• [About this task] Return the records word for word, from the very first line through the line that contains "university that you have little knowledge".

_ _ _ _ _

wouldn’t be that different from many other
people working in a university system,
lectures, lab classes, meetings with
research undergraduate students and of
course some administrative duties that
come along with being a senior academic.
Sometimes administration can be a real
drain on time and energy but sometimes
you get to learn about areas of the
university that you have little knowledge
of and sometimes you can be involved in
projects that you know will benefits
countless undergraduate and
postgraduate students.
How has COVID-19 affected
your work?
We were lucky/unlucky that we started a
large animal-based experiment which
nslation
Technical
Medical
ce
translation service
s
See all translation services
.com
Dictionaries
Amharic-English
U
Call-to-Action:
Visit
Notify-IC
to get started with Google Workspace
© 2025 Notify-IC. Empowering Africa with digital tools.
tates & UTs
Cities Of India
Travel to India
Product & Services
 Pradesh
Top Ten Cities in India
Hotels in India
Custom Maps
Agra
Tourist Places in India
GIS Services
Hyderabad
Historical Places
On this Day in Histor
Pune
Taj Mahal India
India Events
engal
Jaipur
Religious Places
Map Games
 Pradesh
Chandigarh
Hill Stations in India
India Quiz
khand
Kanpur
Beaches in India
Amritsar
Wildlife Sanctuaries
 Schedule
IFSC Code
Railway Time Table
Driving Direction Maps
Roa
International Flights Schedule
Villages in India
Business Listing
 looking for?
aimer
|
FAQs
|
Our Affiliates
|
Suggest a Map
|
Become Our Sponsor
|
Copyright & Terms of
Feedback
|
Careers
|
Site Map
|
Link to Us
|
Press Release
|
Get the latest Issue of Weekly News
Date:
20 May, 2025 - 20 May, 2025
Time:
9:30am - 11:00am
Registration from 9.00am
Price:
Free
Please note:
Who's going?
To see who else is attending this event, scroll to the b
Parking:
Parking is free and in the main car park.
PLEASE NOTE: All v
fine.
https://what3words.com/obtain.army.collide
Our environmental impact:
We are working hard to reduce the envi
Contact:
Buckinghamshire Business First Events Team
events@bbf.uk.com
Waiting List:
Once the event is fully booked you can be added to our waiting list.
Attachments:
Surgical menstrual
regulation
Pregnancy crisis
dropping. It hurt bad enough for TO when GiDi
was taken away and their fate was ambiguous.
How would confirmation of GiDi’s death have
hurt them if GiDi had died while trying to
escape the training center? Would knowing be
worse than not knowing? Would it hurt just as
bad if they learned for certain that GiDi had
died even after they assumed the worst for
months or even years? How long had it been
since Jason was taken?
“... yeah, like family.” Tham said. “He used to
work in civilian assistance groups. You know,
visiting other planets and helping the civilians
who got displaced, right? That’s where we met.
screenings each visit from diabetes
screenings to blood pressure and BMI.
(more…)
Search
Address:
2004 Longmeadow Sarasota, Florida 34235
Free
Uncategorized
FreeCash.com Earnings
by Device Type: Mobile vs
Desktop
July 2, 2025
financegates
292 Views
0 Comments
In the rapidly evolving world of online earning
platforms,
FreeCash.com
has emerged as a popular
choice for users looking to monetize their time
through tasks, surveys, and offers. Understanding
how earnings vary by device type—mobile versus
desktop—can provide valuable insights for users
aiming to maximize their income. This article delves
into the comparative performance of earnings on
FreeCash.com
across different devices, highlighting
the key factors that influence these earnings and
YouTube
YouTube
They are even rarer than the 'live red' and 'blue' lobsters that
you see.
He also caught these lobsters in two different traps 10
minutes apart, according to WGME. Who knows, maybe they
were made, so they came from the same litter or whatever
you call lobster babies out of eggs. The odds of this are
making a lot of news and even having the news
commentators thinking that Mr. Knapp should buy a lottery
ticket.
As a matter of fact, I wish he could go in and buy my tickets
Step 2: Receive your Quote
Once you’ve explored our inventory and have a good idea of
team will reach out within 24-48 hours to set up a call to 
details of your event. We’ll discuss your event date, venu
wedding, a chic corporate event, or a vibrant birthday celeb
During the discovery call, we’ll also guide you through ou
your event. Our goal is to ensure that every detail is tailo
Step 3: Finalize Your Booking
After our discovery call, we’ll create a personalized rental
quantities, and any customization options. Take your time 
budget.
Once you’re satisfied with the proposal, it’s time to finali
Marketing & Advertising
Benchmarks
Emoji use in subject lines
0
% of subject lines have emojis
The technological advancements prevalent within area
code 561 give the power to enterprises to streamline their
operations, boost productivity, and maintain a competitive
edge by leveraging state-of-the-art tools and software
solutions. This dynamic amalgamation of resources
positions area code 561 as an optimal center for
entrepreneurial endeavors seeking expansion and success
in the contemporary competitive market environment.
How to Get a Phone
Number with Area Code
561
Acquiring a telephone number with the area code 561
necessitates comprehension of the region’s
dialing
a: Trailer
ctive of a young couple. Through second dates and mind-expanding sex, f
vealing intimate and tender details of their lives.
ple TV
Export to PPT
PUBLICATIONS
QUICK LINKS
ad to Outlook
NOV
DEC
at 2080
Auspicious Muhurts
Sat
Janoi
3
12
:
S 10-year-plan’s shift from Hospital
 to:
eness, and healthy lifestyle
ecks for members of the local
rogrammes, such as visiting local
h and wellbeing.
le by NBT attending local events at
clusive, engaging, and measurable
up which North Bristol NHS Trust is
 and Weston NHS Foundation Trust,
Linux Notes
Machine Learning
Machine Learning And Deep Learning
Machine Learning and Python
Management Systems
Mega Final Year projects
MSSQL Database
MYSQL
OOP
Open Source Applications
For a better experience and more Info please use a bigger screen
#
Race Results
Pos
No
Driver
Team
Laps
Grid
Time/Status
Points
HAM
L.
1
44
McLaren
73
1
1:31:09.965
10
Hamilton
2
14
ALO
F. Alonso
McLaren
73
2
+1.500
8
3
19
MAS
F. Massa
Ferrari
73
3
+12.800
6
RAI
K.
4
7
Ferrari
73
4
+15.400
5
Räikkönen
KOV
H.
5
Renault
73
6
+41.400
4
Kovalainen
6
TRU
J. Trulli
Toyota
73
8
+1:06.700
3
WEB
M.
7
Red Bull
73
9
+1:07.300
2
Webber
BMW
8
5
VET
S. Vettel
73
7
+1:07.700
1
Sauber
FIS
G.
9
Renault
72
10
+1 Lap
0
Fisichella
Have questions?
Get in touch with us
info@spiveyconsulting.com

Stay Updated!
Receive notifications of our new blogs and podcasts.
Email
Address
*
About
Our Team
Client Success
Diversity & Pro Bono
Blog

_ _ _ _ _

• [Task result]
wouldn’t be that different from many other
people working in a university system,
lectures, lab classes, meetings with
research undergraduate students and of
course some administrative duties that
come along with being a senior academic.
Sometimes administration can be a real
drain on time and energy but sometimes
you get to learn about areas of the
university that you have little knowledge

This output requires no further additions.